Færdiggjort

Project for Majid

A python based CLI script that can download all product’s firmware (including all versions) from web pages for a given list of predefined vendors and store the information (meta data) in SQLite [login to view URL] mandatory metadata fields include ( Manufacturer, Model, Version, Type, Name, Release Date(if available), Download link, ( calculated Sha2 hash of the file)i.e. ( Cisco, Video Surveillance 6030 IP Camera, 2.7.0, IP Camera, [login to view URL], 21/08/2015, "link" ) There is a non-mandatory binary field which indicates if the device is discontinued or not depending on the fact that vendor mention that on the website or not. The firmware files itself will be stored in the file system and will be referenced by index ID in SQLite.

The arguments to the script should be a list of comma separated vendor names or the location of a text file containing the vendor name.

There are no GUI components in the server where the script will run so headless mode for browser should be used

Solution Scope

1. Script will be written per vendor. This is required because each vendor website will have its own implementation of the firmware download page.

2. The script will only download new firmware that have been added by the vendor. Hence first execution of script will download all the firmware available but the subsequent runs will only download new ones which will get added. This will be achieved by analysing data available in SQLite and skipping the files that are already been downloaded and processed.

3. Each vendor, that will be provided, will be analysed manually to identify the following, which will be required to develop the script:

a. URL for the firmware download page

b. Credential Requirements (Simple Signups, Specific Signups, No Signups)

c. Any Captcha on the page

d. Any honeypot traps

4. If there are credential required to download the firmware and the credentials are simple ones where a simple sign up is required, the signup will be done manually as part of the manual analysis using a gmail account dedicated for this work.

5. Script will try to imitate human like behaviour (to a limit) while scraping the web page as well as uses Tor, so that if the vendor site has scraper/crawler detection logic implemented, it can be skipped. This will be achieved by adding random delays, random view time, avoiding honeypot traps through manual analysis

Solution Brief

A Python Selenium (if required, sometimes simple requests do the job) and SQLite based solution will be developed which will have the following features/components:

1. File Management Module: Responsible for storing and managing the downloaded files and meta data. Firmware and installer files will be stored on the filesystem which will have a structured folder hierarchy. Meta data of the files will be stored in SQLite. Meta Data will refer to the stored files through paths on the file system and file index/name.

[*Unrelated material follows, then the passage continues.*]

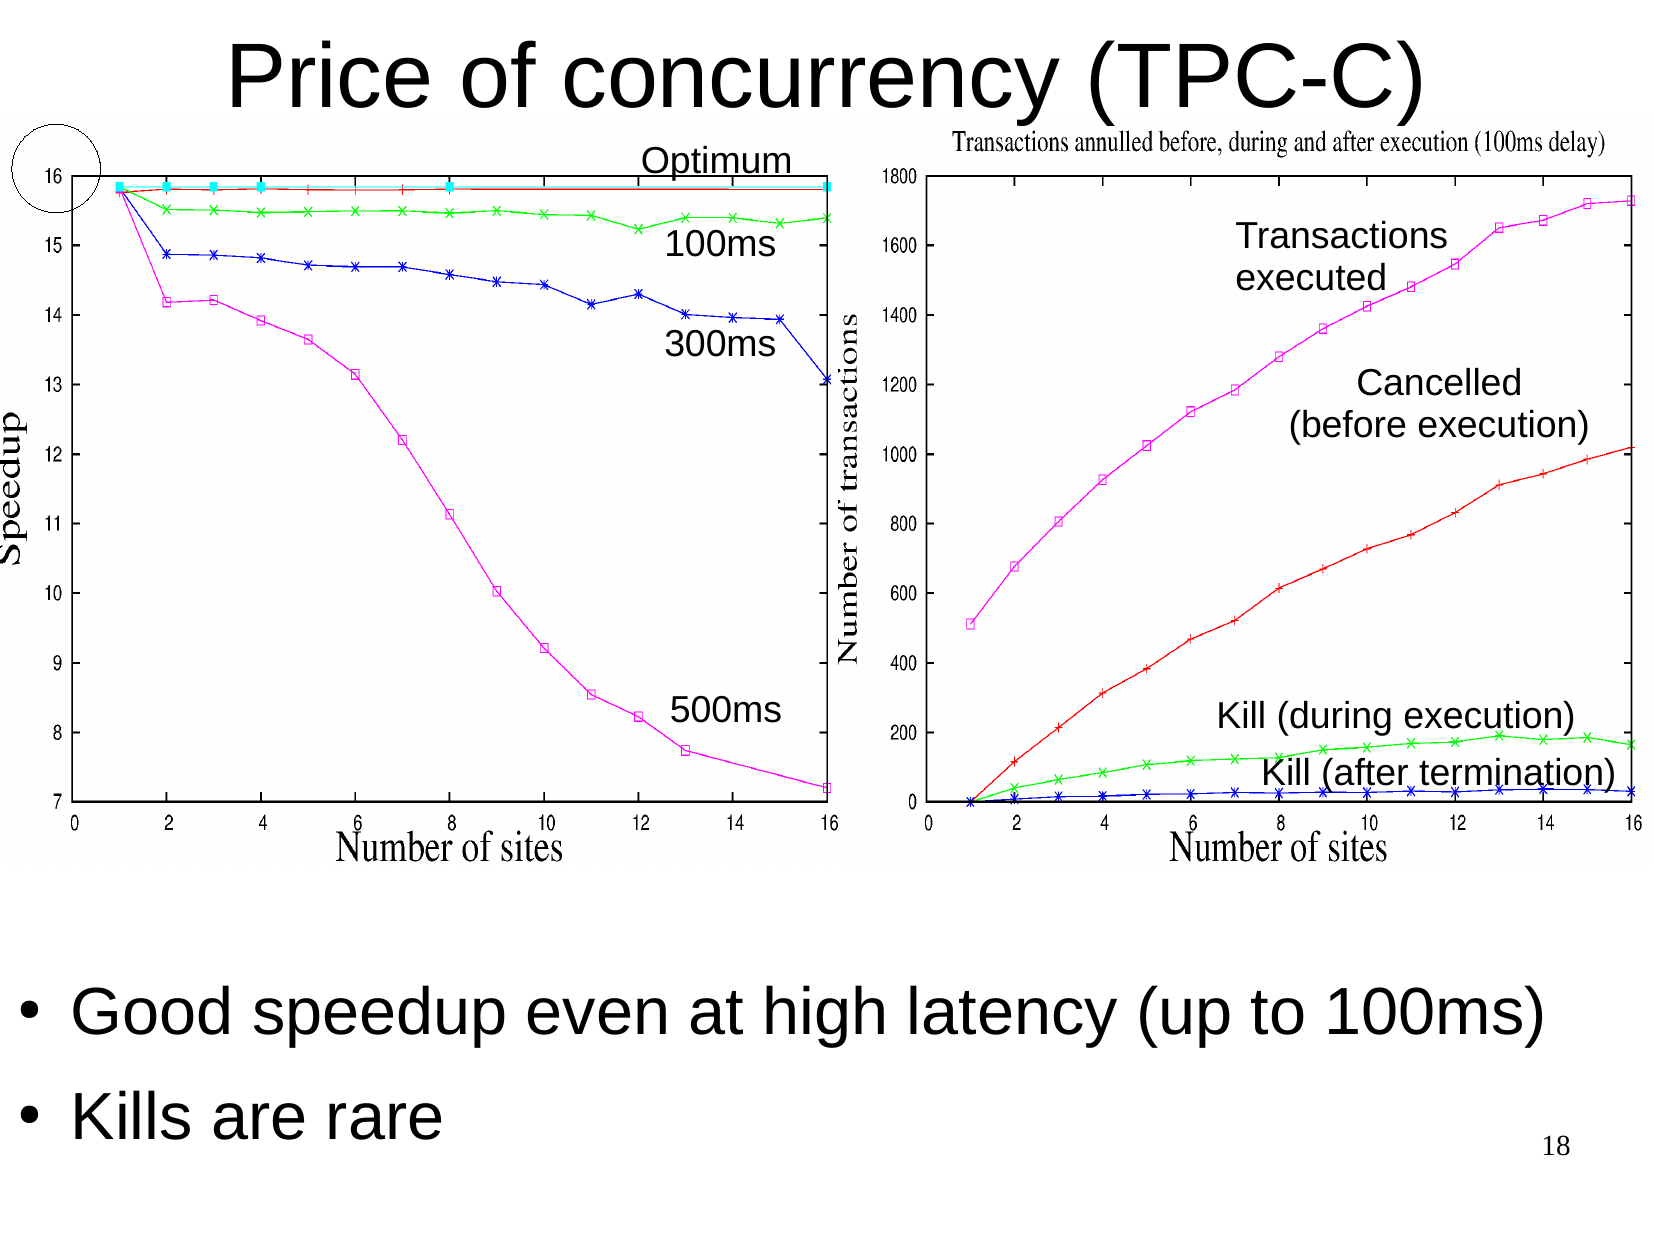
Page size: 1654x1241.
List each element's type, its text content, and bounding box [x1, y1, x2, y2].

2. Vendor Scrappers: Python Selenium based scrapper will be written for each of the vendor, responsible for downloading the files and grabbing the meta data from the vendor’s site. This will make use of the file management module to store the file and meta data to SQLite.

3. Configuration File: All the configurations for the framework (including vendor specific like credentials, url etc) will be stored in a json file which can be easily modified.

4. Execution Script: The configuration file can be setup to represent the polling interval for each of the vendor scraper and when the execution script is run it will go and schedule each of the vendor scripts individually according the polling interval defined in the config.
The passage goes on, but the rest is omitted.